Anyhow, I gave up halfway through JttCotE, and that was playing straight from the walkthrough. Looking ahead, I see I missed the jumping-pegs puzzle, the weigh-twelve-balls puzzle, the Tower of Hanoi, and the part where I ram an iron spike through my own forehead to stop the pain.

...Do you ever wonder how those walkthroughs get written? The ones you find on the Net, on gamefaqs.com or wherever, which solve the puzzles that you're pretty sure no human being has ever solved without jabbing needles under the designer's fingernails? I'll tell you a secret: review copies of games come with walkthroughs. Reasonable enough, since commercial game reviewers have deadlines, and are willing to read spoilers in order to review the whole game.

Now, I got a free review copy of JttCotE. I don't have deadlines -- as you can tell by the fact that this review copy has been sitting on my shelf since October 2003. And the first time I got stuck in the game, I went out to gamefaqs and downloaded a walkthrough, entirely forgetting that one had come with the game.

It was a good walkthrough. The author didn't just copy the publisher-supplied walkthrough -- she wrote a lot of useful and coherent explanation. And I expect she solved most of the game on her own.

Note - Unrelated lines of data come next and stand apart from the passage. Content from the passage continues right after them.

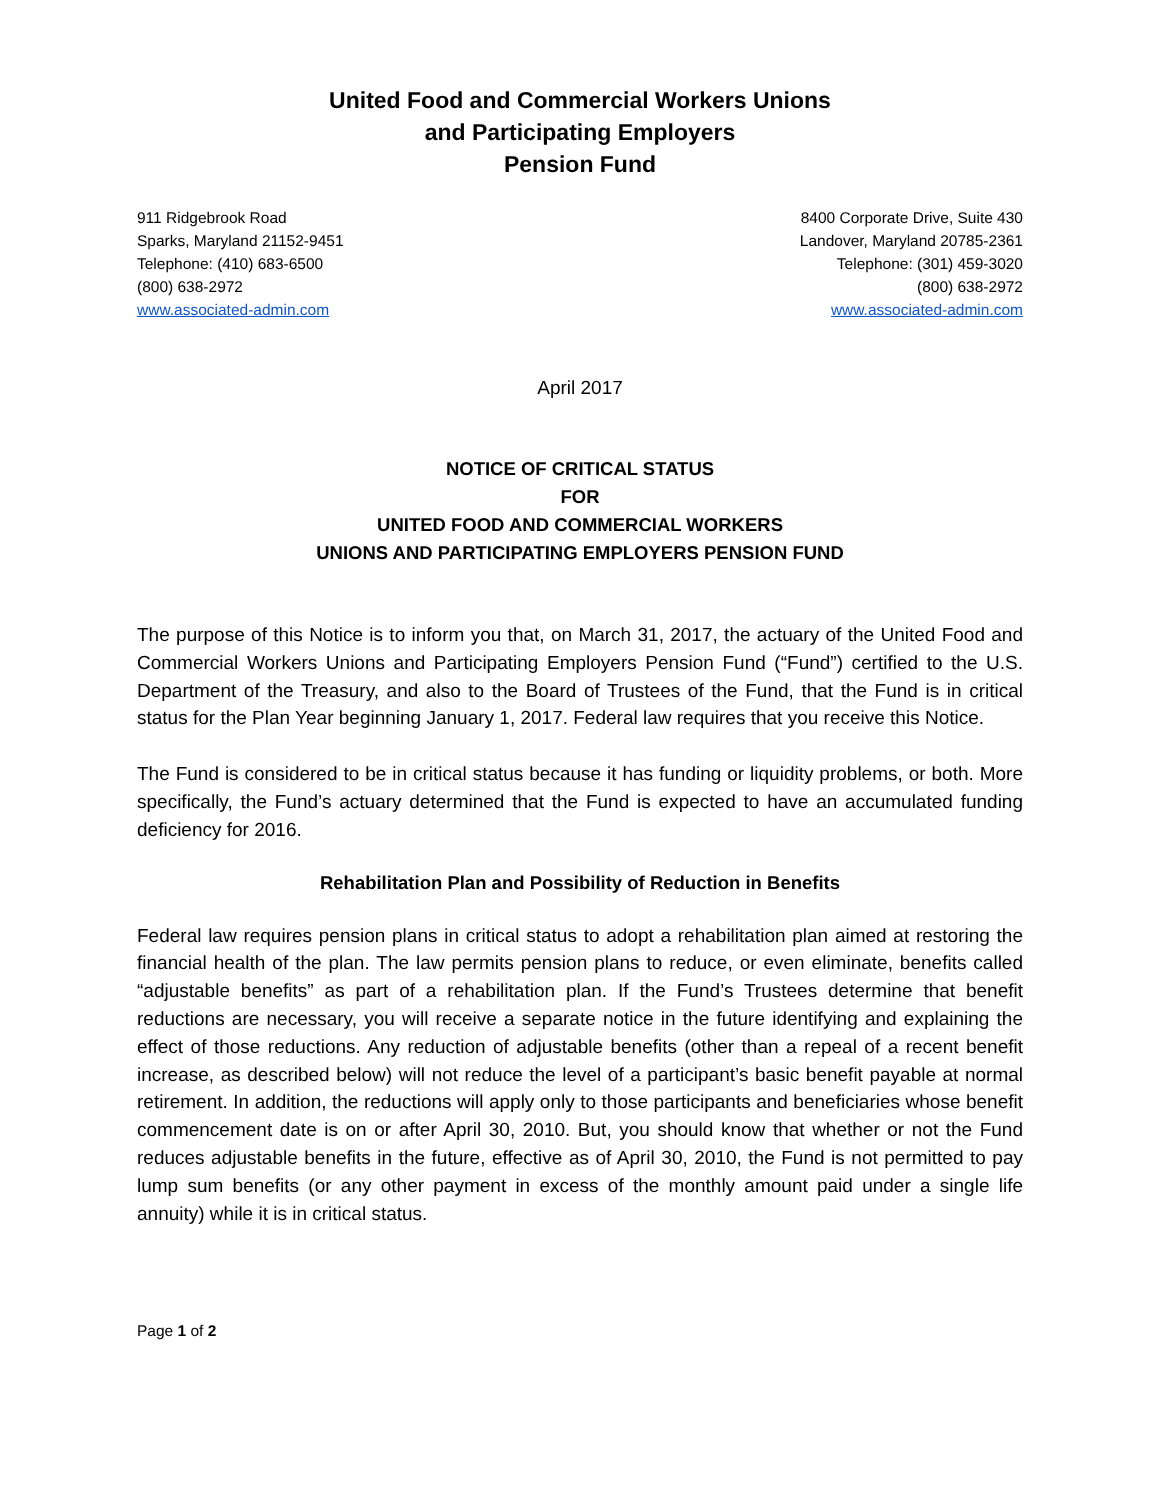United Food and Commercial Workers Unions
and Participating Employers
Pension Fund
911 Ridgebrook Road
Sparks, Maryland 21152-9451
Telephone: (410) 683-6500
(800) 638-2972
www.associated-admin.com
8400 Corporate Drive, Suite 430
Landover, Maryland 20785-2361
Telephone: (301) 459-3020
(800) 638-2972
www.associated-admin.com
April 2017
NOTICE OF CRITICAL STATUS
FOR
UNITED FOOD AND COMMERCIAL WORKERS
UNIONS AND PARTICIPATING EMPLOYERS PENSION FUND
The purpose of this Notice is to inform you that, on March 31, 2017, the actuary of the United Food and Commercial Workers Unions and Participating Employers Pension Fund (“Fund”) certified to the U.S. Department of the Treasury, and also to the Board of Trustees of the Fund, that the Fund is in critical status for the Plan Year beginning January 1, 2017. Federal law requires that you receive this Notice.
The Fund is considered to be in critical status because it has funding or liquidity problems, or both. More specifically, the Fund’s actuary determined that the Fund is expected to have an accumulated funding deficiency for 2016.
Rehabilitation Plan and Possibility of Reduction in Benefits
Federal law requires pension plans in critical status to adopt a rehabilitation plan aimed at restoring the financial health of the plan. The law permits pension plans to reduce, or even eliminate, benefits called “adjustable benefits” as part of a rehabilitation plan. If the Fund’s Trustees determine that benefit reductions are necessary, you will receive a separate notice in the future identifying and explaining the effect of those reductions. Any reduction of adjustable benefits (other than a repeal of a recent benefit increase, as described below) will not reduce the level of a participant’s basic benefit payable at normal retirement. In addition, the reductions will apply only to those participants and beneficiaries whose benefit commencement date is on or after April 30, 2010. But, you should know that whether or not the Fund reduces adjustable benefits in the future, effective as of April 30, 2010, the Fund is not permitted to pay lump sum benefits (or any other payment in excess of the monthly amount paid under a single life annuity) while it is in critical status.
Page 1 of 2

But, looking at the wording, I'm quite sure that she had access to the same free review walkthrough that I have.

So if you ever go looking for hints on a terrible game, don't torture yourself thinking "Someone must have solved it, or the hints wouldn't be out there!" It's quite possible that nobody has ever solved it.

Now you know.

I see that Dreamcatcher has just announced that it's going to publish Journey to the Center of the Moon. Stop by my place for your complimentary iron spike.